To avoid this, I disabled downscaling tiles by more than 1 zoom difference. Ie when zooming in the fractional levels of the 14s (eg 14.2) it may use tiles from zoom 15, but never, ever, tiles from 16 or higher.
My stated intent at the start of the project was to be able to programmatically synchronize animations with zoom, although it also has the side benefit of just feeling better — it’s smoother and more responsive to user input. When at integral zoom levels it behaves the same as the normal implementation. However I think it is quite effective for animating — you can judge for yourself.

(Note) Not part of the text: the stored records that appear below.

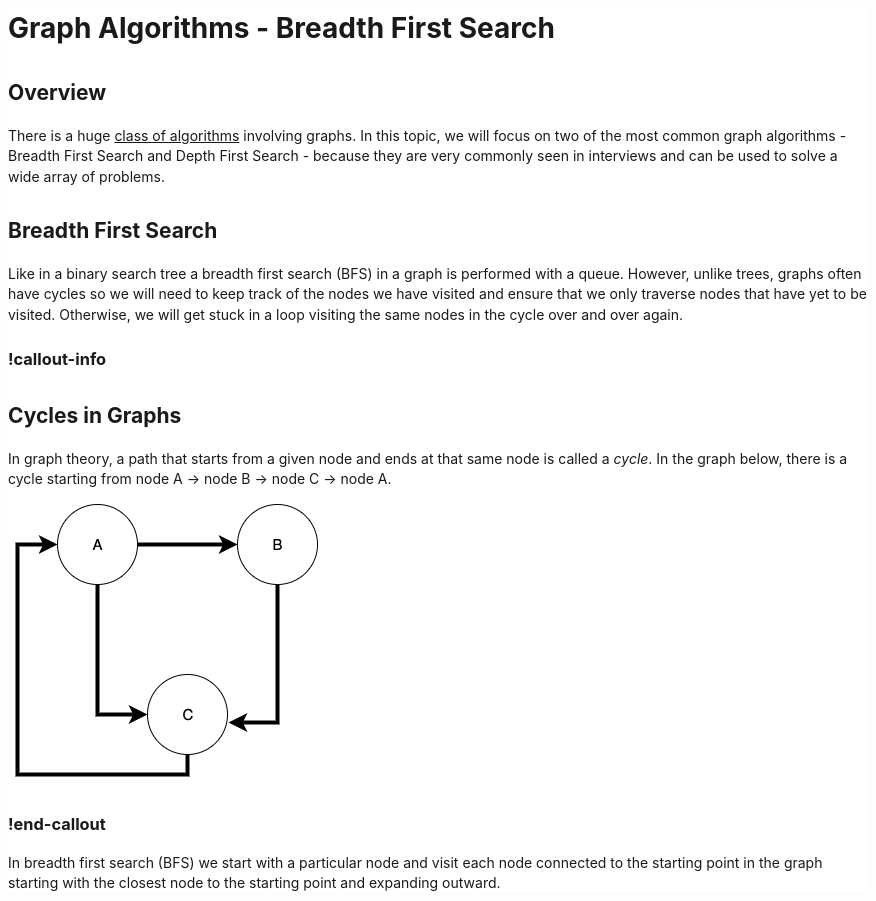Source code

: # Graph Algorithms - Breadth First Search

<iframe src="https://adaacademy.hosted.panopto.com/Panopto/Pages/Embed.aspx?pid=84e804c0-571e-4fc0-9709-afdb0139f1f5&autoplay=false&offerviewer=true&showtitle=true&showbrand=true&captions=true&interactivity=all" height="405" width="720" style="border: 1px solid #464646;" allowfullscreen allow="autoplay"></iframe>

## Overview

There is a huge [class of algorithms](https://en.wikipedia.org/wiki/Category:Graph_algorithms) involving graphs.  In this topic, we will focus on two of the most common graph algorithms - Breadth First Search and Depth First Search - because they are very commonly seen in interviews and can be used to solve a wide array of problems.

## Breadth First Search

Like in a binary search tree a breadth first search (BFS) in a graph is performed with a queue.  However, unlike trees, graphs often have cycles so we will need to keep track of the nodes we have visited and ensure that we only traverse nodes that have yet to be visited. Otherwise, we will get stuck in a loop visiting the same nodes in the cycle over and over again.

### !callout-info

## Cycles in Graphs
In graph theory, a path that starts from a given node and ends at that same node is called a *cycle*. In the graph below, there is a cycle starting from node A -> node B -> node C -> node A.

![graph with cycle](images/directed-graph.png)

### !end-callout

In breadth first search (BFS) we start with a particular node and visit each node connected to the starting point in the graph starting with the closest node to the starting point and expanding outward.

Of course, there is no reason it has to be limited to zoom animations. One additional benefit of painting everything onto a canvas is it can let us do some really creative things if we want to.
Shown is an example using the destination-out composition mode on canvas to “cut” shapes out of the map — here it is overlaying a monochrome map on top of a colored one, and then animating the reveal. [full video]
As fun as it was to write, and as useful as this was for my prototyping (it powered dozens of prototypes during my time on the team) Google and MapBox both have vector rendering that surpasses this scale & blend approach. I’d happily encourage everyone else, who isn’t upgrading to vector tiles, to consider implementing something similar. It’s a pretty simple technique that doesn’t add a lot of complexity to the client (certainly less work than vector rendering), but does enable a much more smooth and responsive experience.